In 1991, Bruce returned to academics to obtain a Ph.D. degree under the supervision of Paul A. Bartlett at the University of California at Berkeley. He synthesized phosphorus-containing dipeptide analogs as potent inhibitors of bacterial D-Ala-D-Ala ligases (collaboration with Chris Walsh, Harvard), an enzyme that is implicated in resistance to antibiotics. He also made progress toward a designed taxol mimetic.
In 1996, Bruce moved to the University of California at Irvine and the laboratories of Scott Rychnovsky where he engaged in Prins methodology to form tetrahydropyrans, and studied a Mukaiyama-Prins cascade toward the synthesis of the natural product, phorboxazole.

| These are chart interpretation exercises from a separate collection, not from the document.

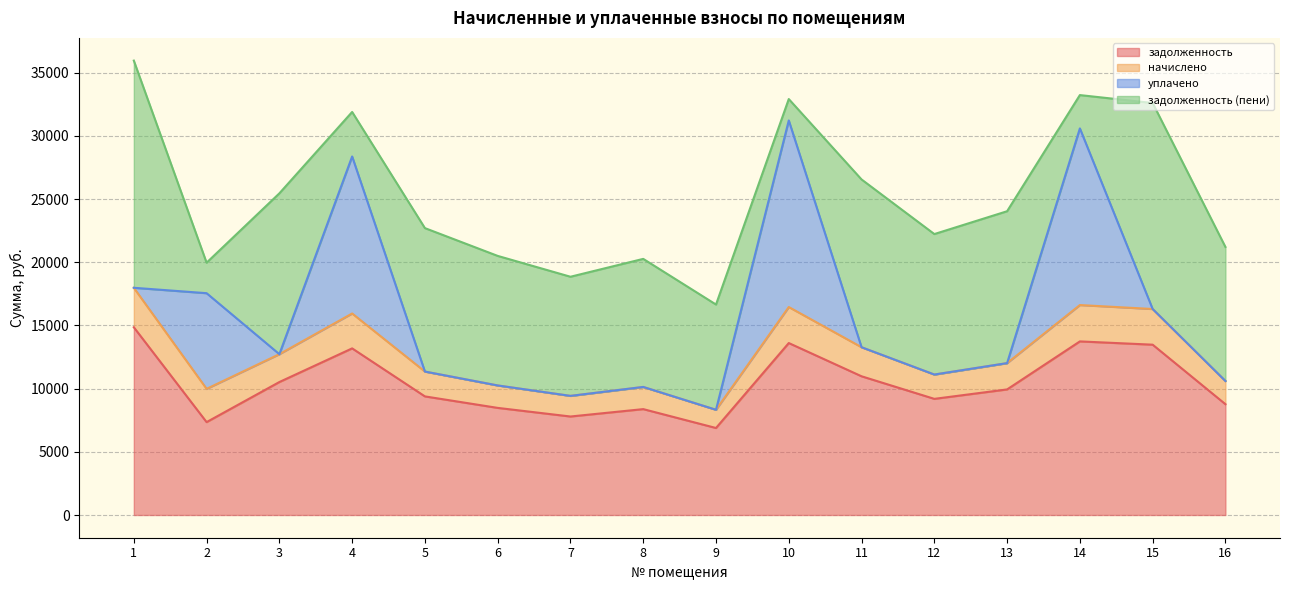

What is the average value of the задолженность series?

10410.7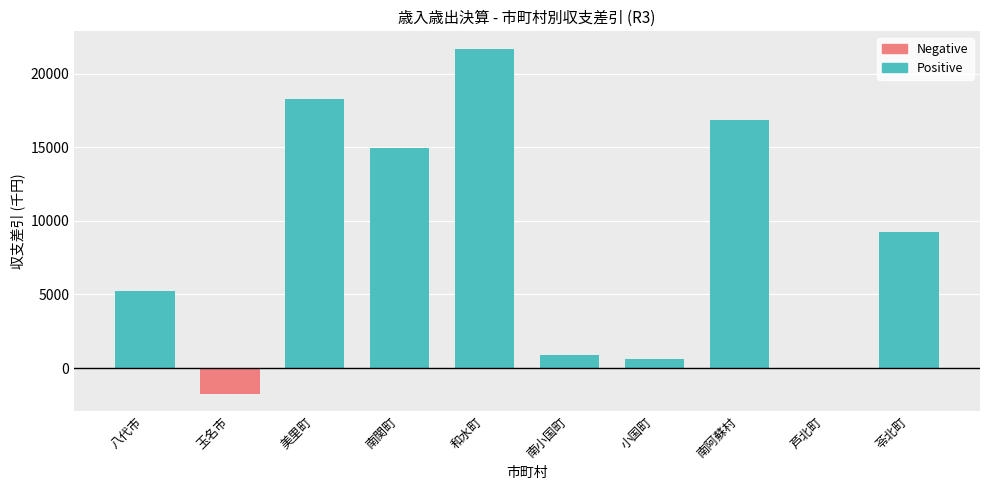

What is the average value of the Positive series?

8780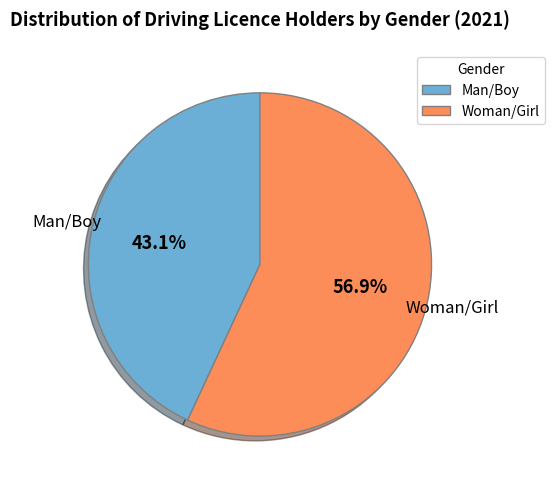

What is the majority slice?

Woman/Girl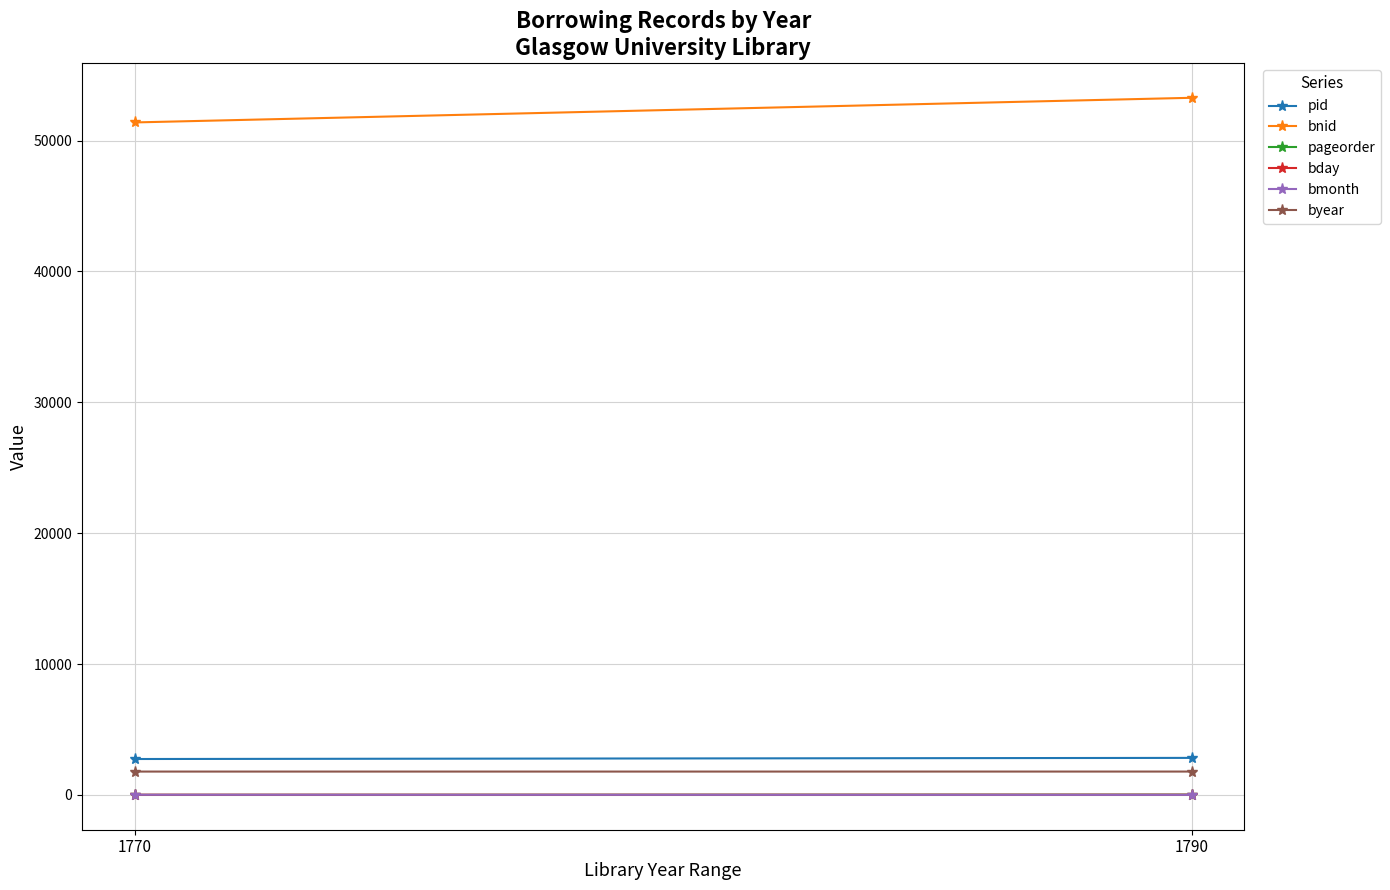

What is the difference between the maximum and minimum values in the bnid series?

1883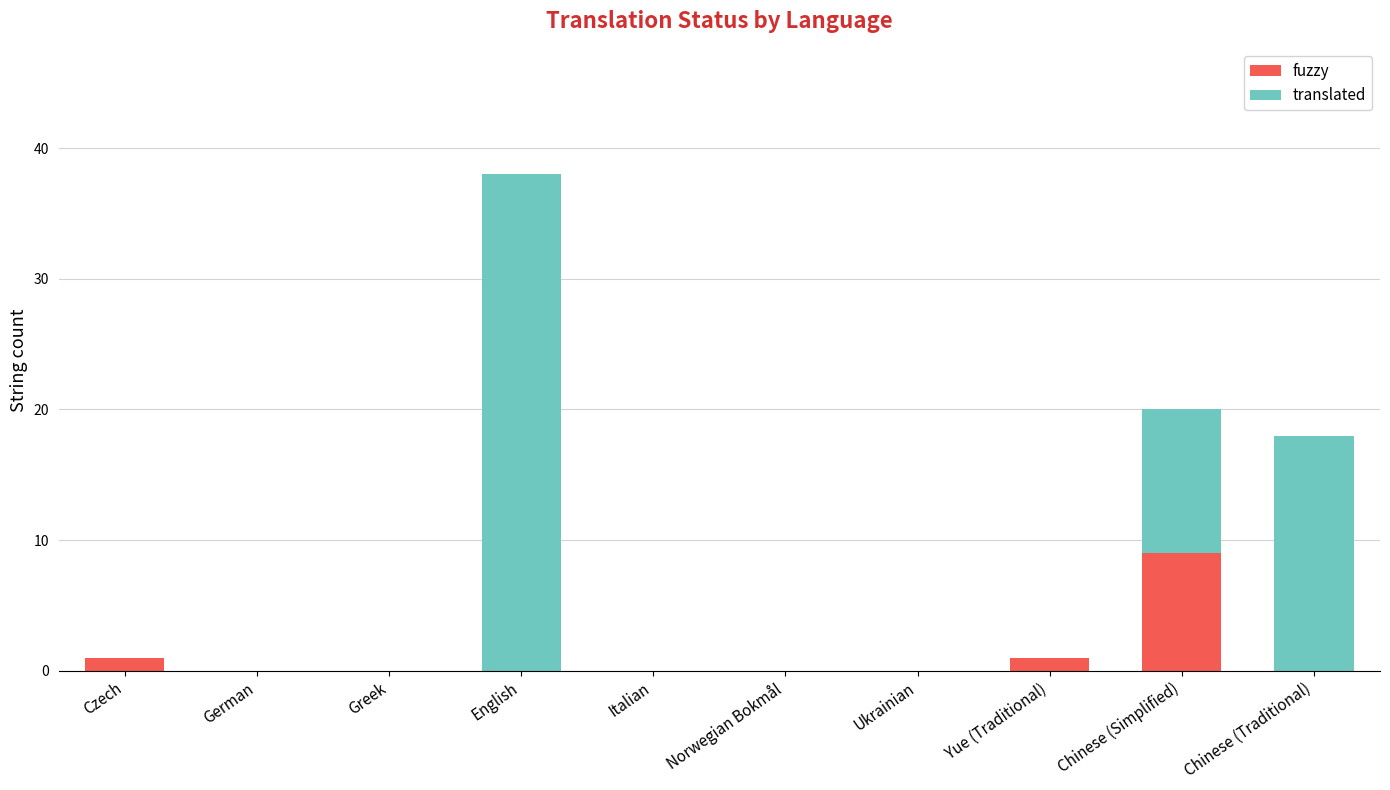

Reading left to right, what are the values for fuzzy?

Czech=1	German=0	Greek=0	English=0	Italian=0	Norwegian Bokmål=0	Ukrainian=0	Yue (Traditional)=1	Chinese (Simplified)=9	Chinese (Traditional)=0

In 1998, Bruce moved to BMS Metabolic Disease Discovery Chemistry, where he worked in both discovery and development (as a member of both Discovery Chemistry and Process Chemistry departments) on the SGLT2 project for the treatment of diabetes, which produced three clinical compounds. He is a co-inventor of dapagliflozin (Farxiga®), which has now gained regulatory approval around the world. He was awarded a Thomas Alva Edison Patent Award in 2009 in recognition of his contributions to this project.
He is currently leading the Chemistry department that is focused on Fibrotic Diseases such as lung and liver diseases. He has previously served as Discovery Working Group co-chair for programs that have advanced development candidates; his work in Discovery Chemistry has spanned many projects for the treatment of diabetes, obesity and, most recently, fibrosis, as well as collaborations with other departments in Immunology and Oncology. He is listed as inventor on >20 published patents and patent applications, and is co-author on >20 publications.